Exercise data:
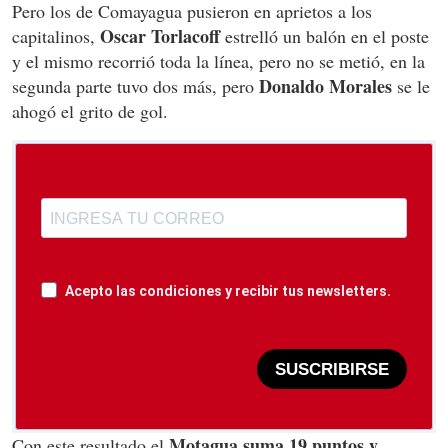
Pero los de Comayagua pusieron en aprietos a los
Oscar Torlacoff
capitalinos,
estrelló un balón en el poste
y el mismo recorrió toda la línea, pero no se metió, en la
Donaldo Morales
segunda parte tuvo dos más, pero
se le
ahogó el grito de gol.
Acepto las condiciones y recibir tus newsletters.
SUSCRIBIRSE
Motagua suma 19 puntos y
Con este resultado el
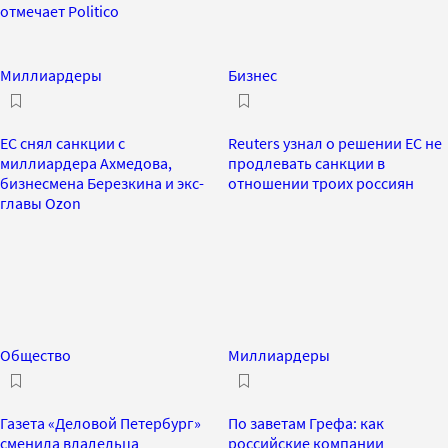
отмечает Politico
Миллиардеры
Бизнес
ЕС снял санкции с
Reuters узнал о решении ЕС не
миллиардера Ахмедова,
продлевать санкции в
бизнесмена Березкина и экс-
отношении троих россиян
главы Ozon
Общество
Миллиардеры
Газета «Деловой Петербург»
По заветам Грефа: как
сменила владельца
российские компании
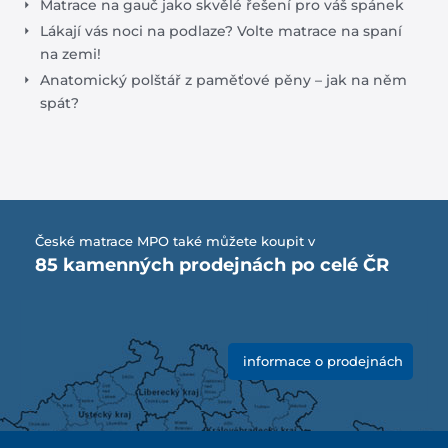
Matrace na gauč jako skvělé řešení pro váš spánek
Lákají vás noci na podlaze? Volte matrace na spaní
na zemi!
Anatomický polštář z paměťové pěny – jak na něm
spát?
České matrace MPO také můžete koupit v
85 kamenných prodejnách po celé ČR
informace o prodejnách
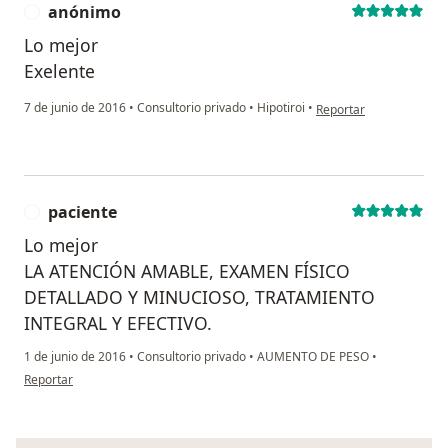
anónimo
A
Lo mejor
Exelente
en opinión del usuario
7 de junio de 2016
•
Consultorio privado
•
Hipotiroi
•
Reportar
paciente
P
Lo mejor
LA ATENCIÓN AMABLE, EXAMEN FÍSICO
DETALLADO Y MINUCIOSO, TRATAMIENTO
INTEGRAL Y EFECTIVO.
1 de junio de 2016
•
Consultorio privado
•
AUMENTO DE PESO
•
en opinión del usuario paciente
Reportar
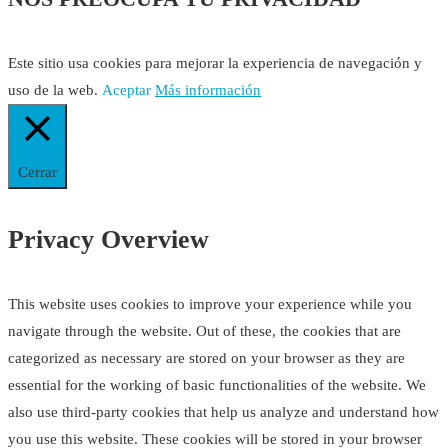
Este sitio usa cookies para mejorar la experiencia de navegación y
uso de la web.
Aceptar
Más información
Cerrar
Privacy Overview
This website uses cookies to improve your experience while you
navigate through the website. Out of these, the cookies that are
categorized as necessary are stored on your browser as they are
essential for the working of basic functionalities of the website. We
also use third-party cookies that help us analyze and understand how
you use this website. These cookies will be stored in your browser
--
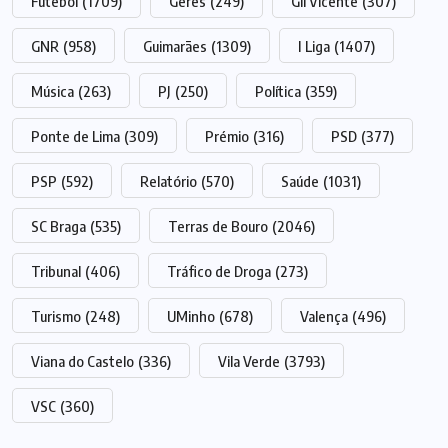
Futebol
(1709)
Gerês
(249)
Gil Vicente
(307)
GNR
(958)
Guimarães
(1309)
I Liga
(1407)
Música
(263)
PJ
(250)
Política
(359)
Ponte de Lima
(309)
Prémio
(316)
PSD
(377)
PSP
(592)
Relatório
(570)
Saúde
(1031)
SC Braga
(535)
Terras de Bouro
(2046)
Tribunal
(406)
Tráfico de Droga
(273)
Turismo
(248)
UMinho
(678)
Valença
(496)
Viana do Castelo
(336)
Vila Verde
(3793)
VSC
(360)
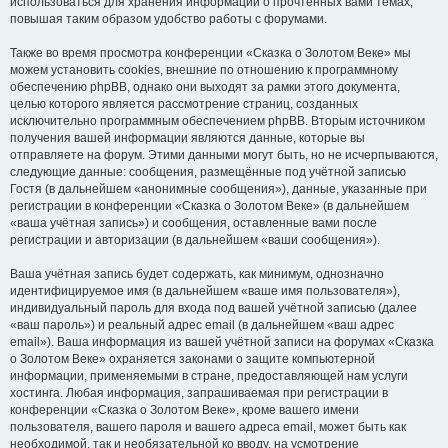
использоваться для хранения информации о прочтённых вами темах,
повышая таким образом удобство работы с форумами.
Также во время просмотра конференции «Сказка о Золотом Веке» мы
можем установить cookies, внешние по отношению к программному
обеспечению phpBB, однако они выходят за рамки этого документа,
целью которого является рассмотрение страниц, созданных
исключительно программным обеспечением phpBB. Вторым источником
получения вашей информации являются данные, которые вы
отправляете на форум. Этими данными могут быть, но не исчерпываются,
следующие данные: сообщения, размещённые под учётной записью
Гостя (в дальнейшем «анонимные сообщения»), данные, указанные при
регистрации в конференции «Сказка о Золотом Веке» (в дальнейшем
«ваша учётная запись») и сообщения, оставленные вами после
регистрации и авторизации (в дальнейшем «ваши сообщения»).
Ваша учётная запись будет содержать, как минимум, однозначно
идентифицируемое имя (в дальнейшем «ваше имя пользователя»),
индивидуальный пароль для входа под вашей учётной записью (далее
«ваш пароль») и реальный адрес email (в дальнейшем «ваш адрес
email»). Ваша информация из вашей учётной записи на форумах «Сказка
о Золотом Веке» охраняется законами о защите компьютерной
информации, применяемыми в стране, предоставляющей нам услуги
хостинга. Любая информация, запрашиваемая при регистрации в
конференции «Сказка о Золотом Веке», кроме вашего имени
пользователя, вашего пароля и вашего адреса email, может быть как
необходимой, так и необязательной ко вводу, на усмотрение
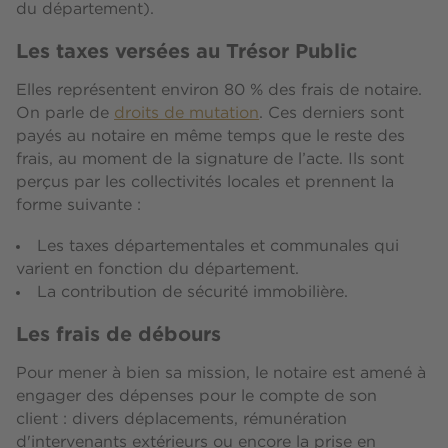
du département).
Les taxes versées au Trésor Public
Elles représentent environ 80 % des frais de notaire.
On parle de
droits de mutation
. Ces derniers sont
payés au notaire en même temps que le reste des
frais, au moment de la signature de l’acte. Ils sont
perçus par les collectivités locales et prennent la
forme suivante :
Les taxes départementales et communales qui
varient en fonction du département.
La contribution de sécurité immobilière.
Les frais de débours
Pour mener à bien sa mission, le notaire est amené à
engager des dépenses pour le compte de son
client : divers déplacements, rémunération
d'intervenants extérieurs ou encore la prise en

Assignment:
Return every line from the material that contains the word "phpBB".

Task solution:
обеспечению phpBB, однако они выходят за рамки этого документа,
исключительно программным обеспечением phpBB. Вторым источником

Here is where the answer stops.